Andrew Broders with his dog Panzer. Photo courtesy of Nick Carr

Andrew Broders, 36, a Washington state man who worked in Cordova as a fisherman, was killed in a Feb. 4 plane crash, the Alaska State Troopers announced. Pilot Christopher Maize, 45, of Anchorage and Glennallen, also died in the crash.

The Cessna 185 aircraft, which also carried U.S. mail, was flying from Gulkana to McCarthy when it fell in a remote, forested area of Wrangell-St. Elias National Park and Preserve about 13 miles northeast of Chitina, the Associated Press reported. Clint Johnson, the National Transportation Safety Board’s Alaska regional chief, said early findings indicated the single-engine propeller plane may have broken up during flight.

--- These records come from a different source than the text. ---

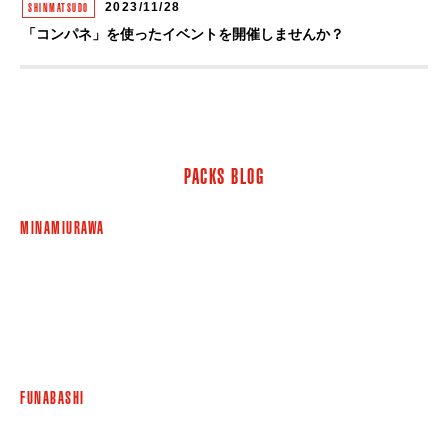
2023/11/28
SHINMATSUDO
「コンパネ」を使ったイベントを開催しませんか？
PACKS BLOG
MINAMIURAWA
FUNABASHI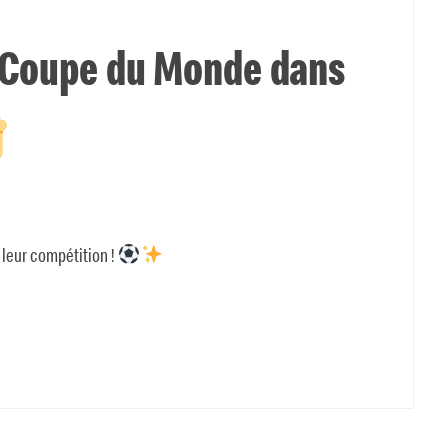
a Coupe du Monde dans
 leur compétition !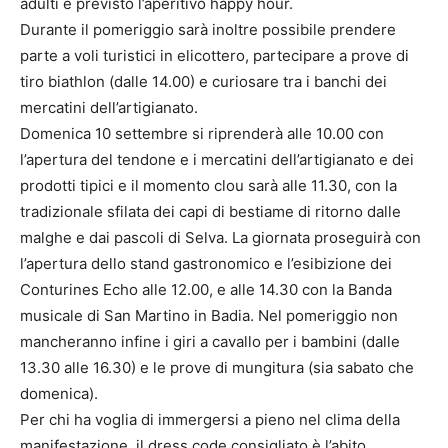
adulti è previsto l’aperitivo happy hour.
Durante il pomeriggio sarà inoltre possibile prendere
parte a voli turistici in elicottero, partecipare a prove di
tiro biathlon (dalle 14.00) e curiosare tra i banchi dei
mercatini dell’artigianato.
Domenica 10 settembre si riprenderà alle 10.00 con
l’apertura del tendone e i mercatini dell’artigianato e dei
prodotti tipici e il momento clou sarà alle 11.30, con la
tradizionale sfilata dei capi di bestiame di ritorno dalle
malghe e dai pascoli di Selva. La giornata proseguirà con
l’apertura dello stand gastronomico e l’esibizione dei
Conturines Echo alle 12.00, e alle 14.30 con la Banda
musicale di San Martino in Badia. Nel pomeriggio non
mancheranno infine i giri a cavallo per i bambini (dalle
13.30 alle 16.30) e le prove di mungitura (sia sabato che
domenica).
Per chi ha voglia di immergersi a pieno nel clima della
manifestazione, il dress code consigliato è l’abito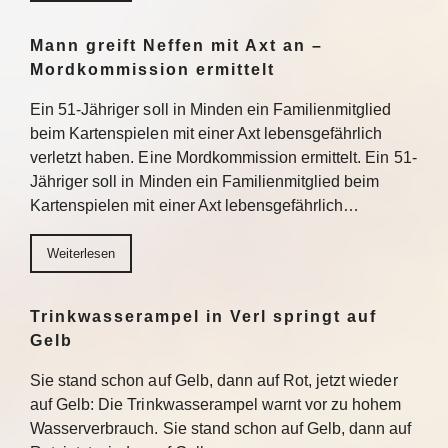
Mann greift Neffen mit Axt an –
Mordkommission ermittelt
Ein 51-Jähriger soll in Minden ein Familienmitglied
beim Kartenspielen mit einer Axt lebensgefährlich
verletzt haben. Eine Mordkommission ermittelt. Ein 51-
Jähriger soll in Minden ein Familienmitglied beim
Kartenspielen mit einer Axt lebensgefährlich…
Weiterlesen
Trinkwasserampel in Verl springt auf
Gelb
Sie stand schon auf Gelb, dann auf Rot, jetzt wieder
auf Gelb: Die Trinkwasserampel warnt vor zu hohem
Wasserverbrauch. Sie stand schon auf Gelb, dann auf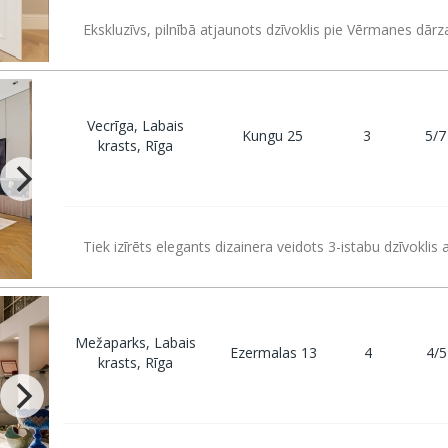
Ekskluzīvs, pilnībā atjaunots dzīvoklis pie Vērmanes dārz
Vecrīga, Labais
Kungu 25
3
5/7
krasts, Rīga
Tiek izīrēts elegants dizainera veidots 3-istabu dzīvoklis 
Mežaparks, Labais
Ezermalas 13
4
4/5
krasts, Rīga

The plane was on a flight operated by Copper Valley Air Service, according to the NTSB.

Broders, who came from a family of fishermen, got his first taste of Cordova fishing life when he was 4 years old, said Nick Carr, Broders’s cousin. A Navy veteran and aquaculture entrepreneur, Broders purchased a gold claim near Dan Creek, where he would travel once or twice a year to pan for gold. Carr said Broders enjoyed gold-panning “not so much for the shiny rocks themselves, but for the adventure and story in the finding of shiny rocks.” Broders was traveling to pan for gold when the plane carrying him and Maize crashed.

Broders’s friends described him as an outgoing and generous man who worked hard to support his community.

“In my 35 years on this earth with him, I never heard him once say a mean or negative thing to anyone,” Carr wrote in an email. “If he thought that someone needed help, he would offer it. He was a jolly, cheerful soul, always quick with a laugh and smile.”

On June 7, 2020, Broders staged a one-man counter-protest to a Cordova Black Lives Matter march, hoisting a sign reading “Blue Lives Matter” as protesters passed by. Broders said he opposed racism and police brutality, but also wanted to show support for police who acted with integrity.

An online fundraiser on behalf of Maize’s family described Maize as “a gentle, kind and humble man who was a diligent and careful pilot who loved sharing Alaska and the National Park with visitors.” A scholarship will be established in Maize’s name, fundraiser organizers said.

Investigation into the cause of the crash is ongoing. The main fuselage landed about 200 yards from the tail and other debris, Johnson told the AP. Mid-air breakups are unusual and often involve flights in bad weather. However, weather at the time of the crash did not immediately appear to be a factor, Johnson said. A structural engineer and an Alaska-based investigator are expected to travel to the crash site, where wreckage will be recovered for examination, he said.